6. Diary Entry: Battle of Hastings,Eastbourne

9:30 am. It’s a wonderful, sunny day. Everybody meets at the bus in front of our accommodation. Today the bus is going to Hastings, where the Battle of Hastings took place in 1066. Nowadays, a worth seeing Abbey ruin reminds of that important Battle.
The bus stops on a lovely square in front of the Abbey. After leaving the bus and buying tickets for visiting the area of the ruin, we head to a little building on the right. It’s the Visitor Centre with a café, toilets (very important to know) and the “1066: Battle for England exhibition”.

While the others would like to see the ruins already, Joline and I stay to read all the interesting charts about English history and to watch a movie about the Battle of Hastings. The movie is obviously made for tourists, because the speaker speaks very slowly and understandably. Fifteen minutes later the movie is over and we leave the Visitor Centre to see the place, where King Harold fell and William the Conqueror won the exhausting battle. We just walk to the ruin and do not really realize, that we are just walking on perfectly neat grass. The guide from Canterbury comes into our mind, who told us, that visitors walking on the grass at Kings School, an independent boarding school at Canterbury, are sternly punished. Therefore we hurry from the grass and suddenly see the huge ruin. It is a building made of stone with nice pointed arches. A chart tells us, that nuns lived in that building.
Unfortunately, the time to meet at the bus again comes soon. Shortly, we cast a glance at the memorial stone, which signifies the exact point of King Harold’s death and the former place of the memorial altar. Starting to leave the site, we take the wrong exit: it is a private way with a lot of little wooden cabins and the apparently the exit only for disabled people. A staff member (or somebody who looks like one) sends us back, so we take the way we came from (over the grass again).

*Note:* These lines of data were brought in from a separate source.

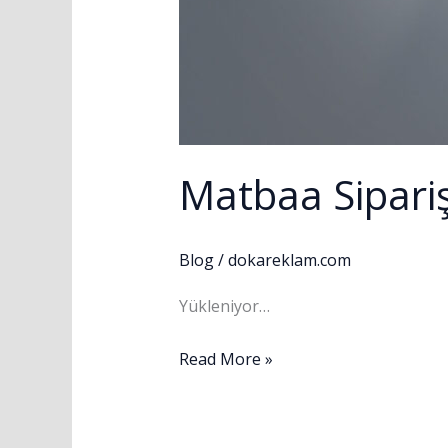
Matbaa Sipari
Blog
/
dokareklam.com
Yükleniyor…
Read More »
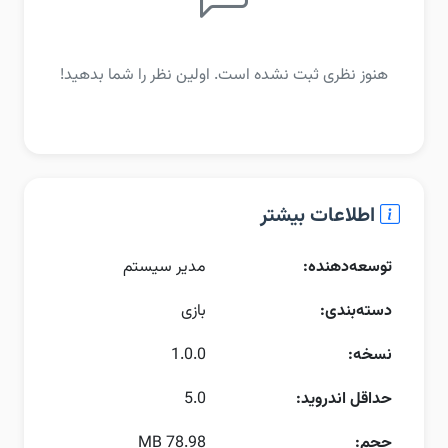
هنوز نظری ثبت نشده است. اولین نظر را شما بدهید!
اطلاعات بیشتر
توسعه‌دهنده:
مدیر سیستم
دسته‌بندی:
بازی
نسخه:
1.0.0
حداقل اندروید:
5.0
حجم:
78.98 MB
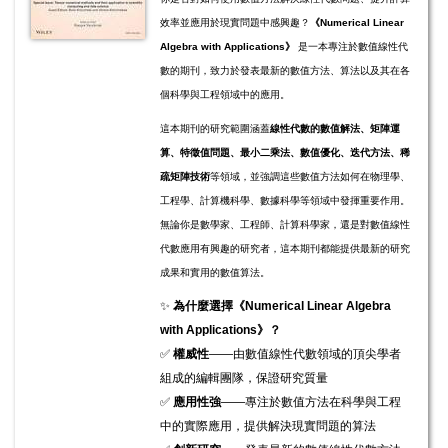
效率並應用於現實問題中感興趣？
《Numerical Linear
Algebra with Applications》
是一本專注於數值線性代
數的期刊，致力於發表最新的數值方法、算法以及其在各
個科學與工程領域中的應用。
這本期刊的研究範圍涵蓋
線性代數的數值解法、矩陣運
算、特徵值問題、最小二乘法、數值優化、迭代方法、稀
疏矩陣技術
等領域，並強調這些數值方法如何在物理學、
工程學、計算機科學、數據科學等領域中發揮重要作用。
無論你是數學家、工程師、計算科學家，還是對數值線性
代數應用有興趣的研究者，這本期刊都能提供最新的研究
成果和實用的數值算法。
✨
為什麼選擇《Numerical Linear Algebra
with Applications》？
✅
權威性
——由數值線性代數領域的頂尖學者
組成的編輯團隊，保證研究質量
✅
應用性強
——專注於數值方法在科學與工程
中的實際應用，提供解決現實問題的算法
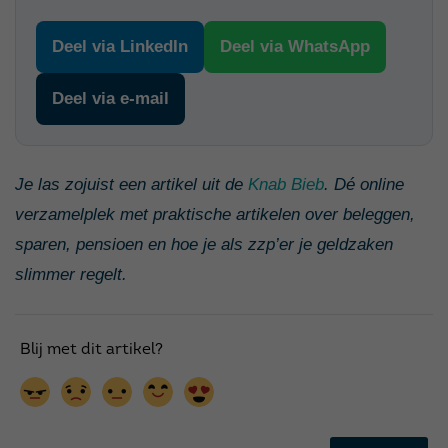
Deel via LinkedIn
Deel via WhatsApp
Deel via e-mail
Je las zojuist een artikel uit de
Knab Bieb
. Dé online
verzamelplek met praktische artikelen over beleggen,
sparen, pensioen en hoe je als zzp’er je geldzaken
slimmer regelt.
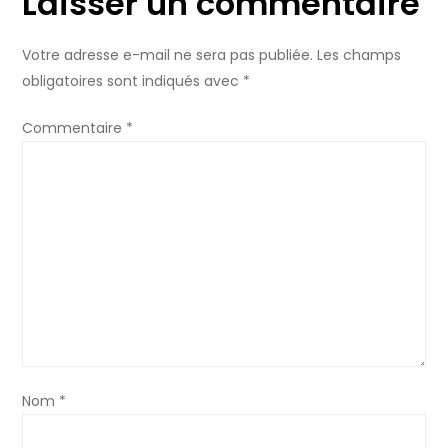
Laisser un commentaire
g
Votre adresse e-mail ne sera pas publiée.
Les champs
a
obligatoires sont indiqués avec
*
t
Commentaire
*
i
o
n
d
e
l
Nom
*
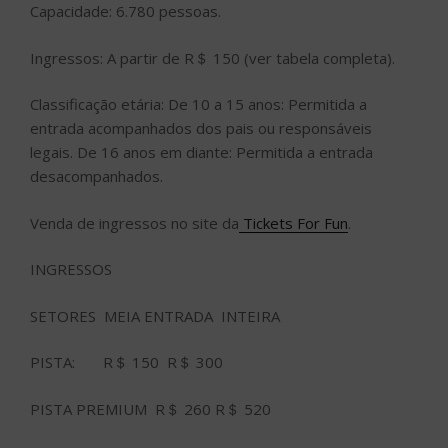
Capacidade: 6.780 pessoas.
Ingressos: A partir de R＄ 150 (ver tabela completa).
Classificação etária: De 10 a 15 anos: Permitida a
entrada acompanhados dos pais ou responsáveis
legais. De 16 anos em diante: Permitida a entrada
desacompanhados.
Venda de ingressos no site da
Tickets For Fun
.
INGRESSOS
SETORES MEIA ENTRADA INTEIRA
PISTA: R＄ 150 R＄ 300
PISTA PREMIUM R＄ 260 R＄ 520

Since we still have some time, we discover the shop of the abbey which is exactly the same shop with the same products we already visited at Dover Castle – a shop of the English Heritage. It is not very interesting, so we visit a little museum on the next floor of the gatehouse. Now it is really time to go. I quickly buy a postcard and hurry to the bus, which brings our group to Eastbourne.
The ride takes us about an hour and I have a lot of time to write the postcard to my family. Arriving at the seaside community, we have to pass a mall to get to the town centre. We stop at a Sainsbury’s to buy some water and at a multimedia shop where Vanessa buys a DVD and a CD of her favourite music band “McFly”. In front of the mall, there should be a street market, but we only see some market stalls offering Deutsche Bratwurst, cheese and sunglasses. Most of the stalls are already removed.
Not far away we see the sea. Some of us would like to take some photos, so we walk there and sit down onto the shingle at the beach. Joline, Linda and Franzi run towards the water with their cameras, but Vanessa, Paulina and me are too lazy and take some photos posing on wooden stakes at the beach.

At the coast of Eastbourne is a lovely pier with white houses and a blue handrail. Four of us walk there and take photos of the sea, the lion sculptures on the handrail and a huge lollipop at a candy shop which looks like a coloured dildo. Back at the place where the others wait for us, we see the other excursion participants sitting in a row and eating Fish and Chips. Suddenly, we realize that we are very hungry. Again we head to the pier to a small Fish and Chips takeaway. However, this takeaway does not seem clean and delicious. Additionally, it is almost sold out and does not offer anything vegetarian. Searching for a better place for our meal, we return to the town centre and find an expensive but nice looking Fish and Chips restaurant called “Harry Ramsden’s”. Its American 50s design and the jazz music in the background make us feel quite comfortable. Even the bathrooms are well designed: the walls are decorated with a newspaper like looking wallpaper. I take an iceberg wedge with bacon, tomato and blue cheese. The others eat Fish and Chips, pie and mushy peas. Everything tastes very well. After the meal, most of us would like to buy some essentials. Paying the food, we ask where the next supermarket is and start our way to a Tesco Express.

Heading back to the beach, we meet some other excursionists who have just taken off to have a drink in a pub. Our group of fifteen people finds a small bar decorated all over with comic and movie characters. On a screen in the corner of the bar guests can watch “Finding Nemo”. Unfortunately, the barkeeper does not want to give us alcoholic beverages if we do not order something to eat. Because nobody wants to eat anything but everybody wants to drink a beer, we all leave the pub and search for another one. At least we find the Town House, where we get our beer and take part in a pubquiz. Obviously, the quiz is made for elder Britains. We – young Germans – are not able to answer most of the questions, but it is fun anyway. In the end, there is a game of chance. Vanessa is chosen to open a drawer. If there is money in the drawer, she can keep it. If not, she is allowed to open another one and gets half of the money in the drawer. It is the first time Vanessa wins in a game of chance, what makes her very happy.
Our trip to Eastbourne ends with a firework at the beach. It is quite nice but even though unspectacular. I really enjoyed the day.